Hey fellas,
just came across this sub to discuss my torrenting issue.
I am using linux, have a mullvad subscription and use qbittorrent. Because I read something about VPN-killswitches not being 100% reliable, I also bound the network interface from my mullvad-VPN to the qbittorrent-client.
Now something, what is kind of weird. I started a testrun over night with some legal torrents. In the morning I saw, that the downloads where finished and also seeding. The mullvad client said, that it was connected. But when I wanted to make a “torrent-IP-leak-test” online, I realized, that I couldn’t open any website, because the “website couldn’t be found” (firefox btw).
So I tried to ping 8.8.8.8, which worked, so I assume it must be something wrong on a DNS-level. In terminal I also checked if the Mullvad network interface was still connected, and it was. After I made a simple reconnect to the VPN-server via the MV-client, everything was normal again.

Saved entries

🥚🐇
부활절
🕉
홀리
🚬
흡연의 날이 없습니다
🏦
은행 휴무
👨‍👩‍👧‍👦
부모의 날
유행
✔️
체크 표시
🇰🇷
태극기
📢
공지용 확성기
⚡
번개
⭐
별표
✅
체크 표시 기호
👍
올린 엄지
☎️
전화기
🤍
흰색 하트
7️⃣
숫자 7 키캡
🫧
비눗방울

■ **Apply what you read**
**a)** List every piece of software, including the operating system, that the torrenting post names.
**b)** Write the next part of the torrenting post about the VPN and DNS problem, picking up after its last sentence.

■ **Results of the tasks**
**a)** Linux, Mullvad (the VPN client), qBittorrent, Firefox

**b)**
My first guess was, that this issue possibly occurs, because my ISP does an automatic reconnect in the middle of the night.
Now I’m wondering if that setup still can be considered safe. Did you experience similar problems? Is it a threat to privacy?
Using Debian if that’s important.
~sp3ctre
+++EDIT+++
Observation 1: The source of the issue must be the automatic reconnect in my router (required from ISP) in the middle of the night. It encountered too, when I chose another reconnect-time. A manual reconnect in the router interface led to the same issue. Interestingly, pulling the plug from the router doesn’t lead to it.
Observation 2: Since I wasn’t able to check my external IP without being able to DNS-resolve these “ip-check-websites”, I decided to go the direct way via IP of the website (found via who.is), which worked for some websites. Turns out, at least my IP-address seems not to leak (its my VPN-IP). These special torrent-IP-check-websites won’t work at all, if the DNS can’t be resolved at the beginning of the process (when putting the test-torrent into the list).
I will try if it makes any difference, when I turn of my alternative-DNS in the router. Will also try some other VPN-servers.
Interesting!
So if I get it right: Only when starting a torrent, some DNS needs to be resolved? And when the torrent is already running not?
So in my case a possible DNS leak occurs somewhere in the middle of the night. Not right from the beginning.
Look, I’m extrapolating from the general rule to the specific case of torrenting.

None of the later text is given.